During his now-famous impromptu interview while returning to Rome from World Youth Day in Rio de Janeiro, Pope Francis declared the ordination of women a question settled definitively by Blessed Pope John Paul II, but suggested that women's gifts might be used in other ways. His suggestion that a deeper "theology of women" might have to be developed in order to discern such service should not be misconstrued to mean the church has no theology of the feminine. The pope's use of the prepositional phrase—"in the church"—limited the scope of his comments.

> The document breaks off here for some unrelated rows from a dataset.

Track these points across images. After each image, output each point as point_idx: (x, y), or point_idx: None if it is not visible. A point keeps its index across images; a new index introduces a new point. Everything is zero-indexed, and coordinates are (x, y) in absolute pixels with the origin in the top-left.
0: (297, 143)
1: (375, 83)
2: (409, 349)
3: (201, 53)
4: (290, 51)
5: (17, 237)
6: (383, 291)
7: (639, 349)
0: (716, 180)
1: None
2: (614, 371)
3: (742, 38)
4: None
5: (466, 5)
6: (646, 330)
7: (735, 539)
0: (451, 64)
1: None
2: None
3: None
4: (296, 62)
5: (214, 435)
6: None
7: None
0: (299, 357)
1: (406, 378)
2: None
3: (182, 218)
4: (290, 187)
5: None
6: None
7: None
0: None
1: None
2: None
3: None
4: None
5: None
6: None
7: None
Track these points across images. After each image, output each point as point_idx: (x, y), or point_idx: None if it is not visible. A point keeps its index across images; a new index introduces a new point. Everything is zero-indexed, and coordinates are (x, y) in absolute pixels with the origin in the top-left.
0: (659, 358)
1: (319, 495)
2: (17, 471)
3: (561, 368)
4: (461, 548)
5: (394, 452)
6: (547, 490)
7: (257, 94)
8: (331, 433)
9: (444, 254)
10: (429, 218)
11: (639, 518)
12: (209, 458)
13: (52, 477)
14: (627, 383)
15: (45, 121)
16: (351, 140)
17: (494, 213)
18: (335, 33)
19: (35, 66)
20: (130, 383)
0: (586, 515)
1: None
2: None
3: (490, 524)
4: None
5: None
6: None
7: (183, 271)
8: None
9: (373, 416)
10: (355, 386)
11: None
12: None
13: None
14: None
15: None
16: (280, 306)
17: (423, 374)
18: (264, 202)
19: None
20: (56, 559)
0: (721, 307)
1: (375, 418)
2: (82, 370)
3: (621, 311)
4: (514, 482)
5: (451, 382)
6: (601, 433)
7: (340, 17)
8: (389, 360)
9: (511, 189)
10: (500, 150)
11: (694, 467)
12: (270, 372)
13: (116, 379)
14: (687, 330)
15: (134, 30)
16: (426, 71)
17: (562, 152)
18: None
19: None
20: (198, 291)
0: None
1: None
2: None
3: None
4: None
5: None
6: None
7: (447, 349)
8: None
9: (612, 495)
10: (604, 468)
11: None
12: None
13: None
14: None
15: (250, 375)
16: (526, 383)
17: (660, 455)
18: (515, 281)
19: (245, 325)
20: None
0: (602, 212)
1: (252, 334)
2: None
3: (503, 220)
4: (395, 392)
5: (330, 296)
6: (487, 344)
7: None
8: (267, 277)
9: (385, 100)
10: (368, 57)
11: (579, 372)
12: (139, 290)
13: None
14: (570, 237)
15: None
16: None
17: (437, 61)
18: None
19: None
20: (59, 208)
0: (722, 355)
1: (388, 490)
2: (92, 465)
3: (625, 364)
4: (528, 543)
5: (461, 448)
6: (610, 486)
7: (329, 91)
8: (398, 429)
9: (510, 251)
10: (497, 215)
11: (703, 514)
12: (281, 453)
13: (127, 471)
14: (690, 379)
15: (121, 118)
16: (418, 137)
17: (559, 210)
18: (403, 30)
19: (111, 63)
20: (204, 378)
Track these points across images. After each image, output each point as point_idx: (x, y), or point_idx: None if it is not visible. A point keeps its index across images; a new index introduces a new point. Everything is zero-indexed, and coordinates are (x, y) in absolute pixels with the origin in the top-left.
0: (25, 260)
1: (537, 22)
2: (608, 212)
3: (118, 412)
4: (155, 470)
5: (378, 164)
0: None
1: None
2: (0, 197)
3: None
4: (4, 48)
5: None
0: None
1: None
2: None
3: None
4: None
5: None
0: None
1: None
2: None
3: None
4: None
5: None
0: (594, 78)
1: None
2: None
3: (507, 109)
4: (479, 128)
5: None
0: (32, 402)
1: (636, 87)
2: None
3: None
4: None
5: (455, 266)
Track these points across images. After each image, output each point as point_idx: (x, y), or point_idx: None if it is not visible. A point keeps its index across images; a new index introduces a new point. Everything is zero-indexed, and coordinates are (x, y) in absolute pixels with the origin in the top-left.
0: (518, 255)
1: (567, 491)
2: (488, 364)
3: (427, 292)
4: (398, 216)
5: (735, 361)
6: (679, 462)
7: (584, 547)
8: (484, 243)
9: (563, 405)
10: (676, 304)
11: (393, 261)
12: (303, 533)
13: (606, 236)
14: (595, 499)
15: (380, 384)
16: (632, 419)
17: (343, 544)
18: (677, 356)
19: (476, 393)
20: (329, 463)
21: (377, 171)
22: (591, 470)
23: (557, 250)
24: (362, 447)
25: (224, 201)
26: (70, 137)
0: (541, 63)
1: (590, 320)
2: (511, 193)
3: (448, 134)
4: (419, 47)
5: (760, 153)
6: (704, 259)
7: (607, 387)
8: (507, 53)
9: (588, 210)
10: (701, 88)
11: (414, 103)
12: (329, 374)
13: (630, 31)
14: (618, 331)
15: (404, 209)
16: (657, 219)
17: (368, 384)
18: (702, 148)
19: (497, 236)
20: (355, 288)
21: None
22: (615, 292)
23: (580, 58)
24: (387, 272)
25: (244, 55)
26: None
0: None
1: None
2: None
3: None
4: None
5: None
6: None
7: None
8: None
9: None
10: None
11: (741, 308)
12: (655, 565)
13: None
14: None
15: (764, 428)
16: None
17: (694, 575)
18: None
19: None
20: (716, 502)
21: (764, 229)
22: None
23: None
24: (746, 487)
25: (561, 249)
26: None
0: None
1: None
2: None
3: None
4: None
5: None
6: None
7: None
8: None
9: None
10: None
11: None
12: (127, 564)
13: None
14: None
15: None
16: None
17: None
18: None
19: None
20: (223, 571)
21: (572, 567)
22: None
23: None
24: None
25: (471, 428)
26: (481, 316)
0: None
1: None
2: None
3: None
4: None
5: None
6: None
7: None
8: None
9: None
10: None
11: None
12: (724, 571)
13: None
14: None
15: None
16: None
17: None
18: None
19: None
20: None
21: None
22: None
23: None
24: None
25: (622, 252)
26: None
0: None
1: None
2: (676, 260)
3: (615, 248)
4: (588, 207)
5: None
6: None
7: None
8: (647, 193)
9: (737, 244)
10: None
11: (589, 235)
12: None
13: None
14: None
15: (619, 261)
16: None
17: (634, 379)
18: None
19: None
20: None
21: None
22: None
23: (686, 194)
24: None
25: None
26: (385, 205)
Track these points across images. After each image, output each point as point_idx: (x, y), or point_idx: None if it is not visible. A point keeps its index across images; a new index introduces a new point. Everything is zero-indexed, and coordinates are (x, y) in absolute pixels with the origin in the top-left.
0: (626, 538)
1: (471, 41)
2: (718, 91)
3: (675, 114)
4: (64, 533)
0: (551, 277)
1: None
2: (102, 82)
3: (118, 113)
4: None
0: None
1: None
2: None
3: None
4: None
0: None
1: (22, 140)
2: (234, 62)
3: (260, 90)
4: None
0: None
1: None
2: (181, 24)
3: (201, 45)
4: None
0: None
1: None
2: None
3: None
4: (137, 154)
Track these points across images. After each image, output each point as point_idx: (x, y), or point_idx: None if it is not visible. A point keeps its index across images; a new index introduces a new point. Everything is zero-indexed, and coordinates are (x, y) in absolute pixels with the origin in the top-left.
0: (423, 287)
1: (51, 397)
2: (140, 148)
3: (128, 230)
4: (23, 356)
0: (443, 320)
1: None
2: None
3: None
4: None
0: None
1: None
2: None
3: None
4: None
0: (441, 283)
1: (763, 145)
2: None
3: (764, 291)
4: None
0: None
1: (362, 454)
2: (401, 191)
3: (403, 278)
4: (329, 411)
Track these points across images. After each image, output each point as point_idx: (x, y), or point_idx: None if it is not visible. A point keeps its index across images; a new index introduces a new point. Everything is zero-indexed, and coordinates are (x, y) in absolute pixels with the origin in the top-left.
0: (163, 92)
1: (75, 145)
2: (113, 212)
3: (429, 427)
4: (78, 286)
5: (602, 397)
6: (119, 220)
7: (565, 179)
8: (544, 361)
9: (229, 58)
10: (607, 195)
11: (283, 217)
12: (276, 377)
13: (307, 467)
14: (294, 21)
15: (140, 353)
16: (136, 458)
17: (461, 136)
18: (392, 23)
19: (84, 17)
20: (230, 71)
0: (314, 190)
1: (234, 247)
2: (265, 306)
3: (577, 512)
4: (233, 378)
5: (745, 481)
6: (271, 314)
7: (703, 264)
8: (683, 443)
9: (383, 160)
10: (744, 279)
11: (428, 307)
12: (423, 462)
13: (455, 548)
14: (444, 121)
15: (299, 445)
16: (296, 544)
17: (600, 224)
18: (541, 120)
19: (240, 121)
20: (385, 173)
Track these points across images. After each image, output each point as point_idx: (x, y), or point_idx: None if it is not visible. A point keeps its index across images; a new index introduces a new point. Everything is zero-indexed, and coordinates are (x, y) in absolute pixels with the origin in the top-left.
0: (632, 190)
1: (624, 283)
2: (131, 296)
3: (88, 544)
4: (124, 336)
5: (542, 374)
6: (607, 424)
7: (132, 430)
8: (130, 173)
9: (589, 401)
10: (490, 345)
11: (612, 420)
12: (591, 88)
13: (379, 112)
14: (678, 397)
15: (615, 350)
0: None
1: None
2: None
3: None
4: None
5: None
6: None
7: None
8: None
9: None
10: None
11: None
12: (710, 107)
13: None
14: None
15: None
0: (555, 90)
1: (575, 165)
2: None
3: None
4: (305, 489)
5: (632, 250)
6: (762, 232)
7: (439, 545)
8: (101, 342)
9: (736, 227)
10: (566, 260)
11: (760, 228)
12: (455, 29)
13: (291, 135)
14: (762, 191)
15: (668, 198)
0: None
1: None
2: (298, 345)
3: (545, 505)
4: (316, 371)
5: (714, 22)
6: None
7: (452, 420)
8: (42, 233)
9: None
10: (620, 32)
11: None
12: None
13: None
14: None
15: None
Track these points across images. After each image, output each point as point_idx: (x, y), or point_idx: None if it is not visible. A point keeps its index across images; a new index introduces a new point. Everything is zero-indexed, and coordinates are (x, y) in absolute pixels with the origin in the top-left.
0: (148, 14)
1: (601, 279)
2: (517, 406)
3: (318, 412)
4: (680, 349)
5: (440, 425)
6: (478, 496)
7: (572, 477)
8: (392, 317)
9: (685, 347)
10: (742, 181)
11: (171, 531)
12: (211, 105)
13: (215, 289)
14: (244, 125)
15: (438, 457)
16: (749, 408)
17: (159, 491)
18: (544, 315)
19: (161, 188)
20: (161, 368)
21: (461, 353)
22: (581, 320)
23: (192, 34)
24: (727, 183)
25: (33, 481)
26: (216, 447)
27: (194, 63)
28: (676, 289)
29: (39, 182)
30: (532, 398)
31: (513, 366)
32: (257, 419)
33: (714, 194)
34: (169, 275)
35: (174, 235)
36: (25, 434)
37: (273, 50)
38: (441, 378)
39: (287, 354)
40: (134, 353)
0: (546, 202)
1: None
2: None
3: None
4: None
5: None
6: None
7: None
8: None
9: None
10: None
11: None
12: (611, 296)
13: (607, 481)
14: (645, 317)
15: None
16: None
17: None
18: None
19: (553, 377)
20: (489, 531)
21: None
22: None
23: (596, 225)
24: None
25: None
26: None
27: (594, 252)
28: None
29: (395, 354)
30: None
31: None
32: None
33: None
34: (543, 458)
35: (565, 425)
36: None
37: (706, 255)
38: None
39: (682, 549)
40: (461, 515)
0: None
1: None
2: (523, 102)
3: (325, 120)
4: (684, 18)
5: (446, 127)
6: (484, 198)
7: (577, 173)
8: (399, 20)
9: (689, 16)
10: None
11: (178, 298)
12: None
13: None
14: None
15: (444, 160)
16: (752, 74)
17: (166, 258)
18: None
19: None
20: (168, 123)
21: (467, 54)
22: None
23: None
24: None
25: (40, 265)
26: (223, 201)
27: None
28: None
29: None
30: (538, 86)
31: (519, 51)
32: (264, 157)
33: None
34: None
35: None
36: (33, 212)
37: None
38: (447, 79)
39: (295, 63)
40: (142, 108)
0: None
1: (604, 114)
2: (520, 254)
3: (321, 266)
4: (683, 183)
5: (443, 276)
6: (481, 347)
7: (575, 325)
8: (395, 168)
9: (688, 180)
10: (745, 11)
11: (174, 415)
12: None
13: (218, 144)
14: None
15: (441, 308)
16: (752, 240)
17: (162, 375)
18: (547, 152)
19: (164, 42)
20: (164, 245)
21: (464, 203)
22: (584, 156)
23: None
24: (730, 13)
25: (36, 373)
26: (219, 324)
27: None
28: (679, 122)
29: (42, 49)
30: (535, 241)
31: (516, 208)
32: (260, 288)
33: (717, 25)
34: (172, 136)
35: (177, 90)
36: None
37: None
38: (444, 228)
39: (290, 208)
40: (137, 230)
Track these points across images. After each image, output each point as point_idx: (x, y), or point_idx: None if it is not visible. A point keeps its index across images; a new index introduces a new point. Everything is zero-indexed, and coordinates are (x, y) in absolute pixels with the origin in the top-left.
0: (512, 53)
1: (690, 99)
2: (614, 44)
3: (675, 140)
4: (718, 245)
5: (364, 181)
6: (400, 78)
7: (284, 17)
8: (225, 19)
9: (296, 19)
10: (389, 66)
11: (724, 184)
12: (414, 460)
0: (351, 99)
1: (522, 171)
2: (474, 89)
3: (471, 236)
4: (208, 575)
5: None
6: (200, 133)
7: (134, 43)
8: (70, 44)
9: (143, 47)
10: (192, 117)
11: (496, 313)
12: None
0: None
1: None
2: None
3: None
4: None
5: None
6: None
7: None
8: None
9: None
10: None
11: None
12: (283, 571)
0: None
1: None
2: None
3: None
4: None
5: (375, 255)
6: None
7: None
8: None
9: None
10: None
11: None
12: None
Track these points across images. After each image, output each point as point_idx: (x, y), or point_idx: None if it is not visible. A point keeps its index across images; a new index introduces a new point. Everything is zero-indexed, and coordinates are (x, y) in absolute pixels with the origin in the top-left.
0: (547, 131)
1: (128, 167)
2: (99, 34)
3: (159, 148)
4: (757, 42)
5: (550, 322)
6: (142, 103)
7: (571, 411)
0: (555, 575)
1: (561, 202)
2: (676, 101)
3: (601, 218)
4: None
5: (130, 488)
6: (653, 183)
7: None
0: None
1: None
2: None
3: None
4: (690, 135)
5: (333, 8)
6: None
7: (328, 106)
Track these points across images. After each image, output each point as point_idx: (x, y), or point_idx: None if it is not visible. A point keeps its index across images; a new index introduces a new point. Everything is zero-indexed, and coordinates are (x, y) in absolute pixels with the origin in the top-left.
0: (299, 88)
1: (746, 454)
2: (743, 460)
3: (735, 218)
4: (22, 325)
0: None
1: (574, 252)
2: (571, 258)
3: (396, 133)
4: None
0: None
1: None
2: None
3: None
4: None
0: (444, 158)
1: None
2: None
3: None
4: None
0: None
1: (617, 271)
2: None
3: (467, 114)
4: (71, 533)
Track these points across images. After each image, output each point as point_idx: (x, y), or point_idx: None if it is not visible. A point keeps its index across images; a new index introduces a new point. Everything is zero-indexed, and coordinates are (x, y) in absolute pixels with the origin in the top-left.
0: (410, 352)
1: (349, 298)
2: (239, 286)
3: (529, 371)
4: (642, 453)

Pope Francis did not say that the church does not have a theology of women, only that we did not have a deep theology of women in the church. His explanation focused on a central theological and Mariological tenet—the honorable status of Mary in the life of the Church—and from there he generalized about women in liturgical or leadership roles within the church.
A church without women would be like the apostolic college without Mary. The Madonna is more important than the apostles, and the church herself is feminine, the spouse of Christ and a mother.
The role of women doesn't end just with being a mother and with housework ... we don't yet have a truly deep theology of women in the church. We talk about whether they can do this or that, can they be altar boys, can they be lectors, about a woman as president of Caritas, but we don't have a deep theology of women in the Church. (John L. Allen, Jr, "Pope on Homosexuals: 'Who I Am to Judge?'", National Catholic Reporter, July 29, 2013)
Francis implied that we need a deeper transmission of these ideas. His commentary echoed his statements published previous to his pontificate. In On Heaven and Earth, a book originally published in 2010, the would-be-pope Jorge Bergoglio expressed similar sentiments in conversation with Argentine Rabbi Abraham Skorka.
[Bergoglio, on women:] In the theologically grounded tradition the priesthood passes through man. The woman has another function in Christianity, reflected in the figure of Mary. It is the figure that embraces society, the figure that contains it, the mother of the community. The woman has the gift of maternity, of tenderness; if all these riches are not integrated, a religious community not only transforms into a chauvinist society, but also one that is austere, hard, and hardly sacred. The fact that a woman cannot exercise the priesthood does not make her less than the male. Moreover, in our understanding, the Virgin Mary is greater than the apostles. According to a monk from the second century, there are three feminine dimensions among Christians: Mary as Mother of the Lord, the Church and the Soul. The feminine presence in the Church has not been emphasized much, because the temptation of chauvinism has not allowed for the place that belongs to the women of the community to be made very visible. (Jorge Mario Bergoglio, Abraham Skorska, On Heaven and Earth: Pope Francis on Faith, Family, and the Church in the Twenty-First Century, Image Books, 2013, p. 100-101)
Based on his replies we can surmise that the possibility of women becoming members of an ordained hierarchy will not be debated by the Vatican. Yet, in Francis's conversation with journalists, we perceive a call for more. What might that be?
In my recent book, Blessed, Beautiful, and Bodacious: Celebrating the Gift of Catholic Womanhood, I introduced some of the church's message to and about women. Reflecting on what Blessed John Paul II described as the "feminine genius," I introduce readers to what the Church says to women in terms of their blessed dignity, beautiful gifts, and bodacious mission. From where I stand, the Catholic Church has a theology of womanhood that can be gleaned from a variety of sources.
As Francis points out, church teaching already embraces the ultimate icon of femininity. We have centuries of theological exposition on The Woman, that is, the Blessed Virgin Mary. Every discussion of womanhood must be filtered through the lens, or hermeneutic, of Mary's unique and exquisite fiat and of her being the Theotokos, the God-bearer, of the Christ. We see this already in Francis's words and in his example of beginning his pontificate by expressing his relationship and dependence on the Mother of God, the woman John Paul II called "the mirror and measure of femininity." Mary, the epitome of the feminine genius, must be the cornerstone of any theology of womanhood.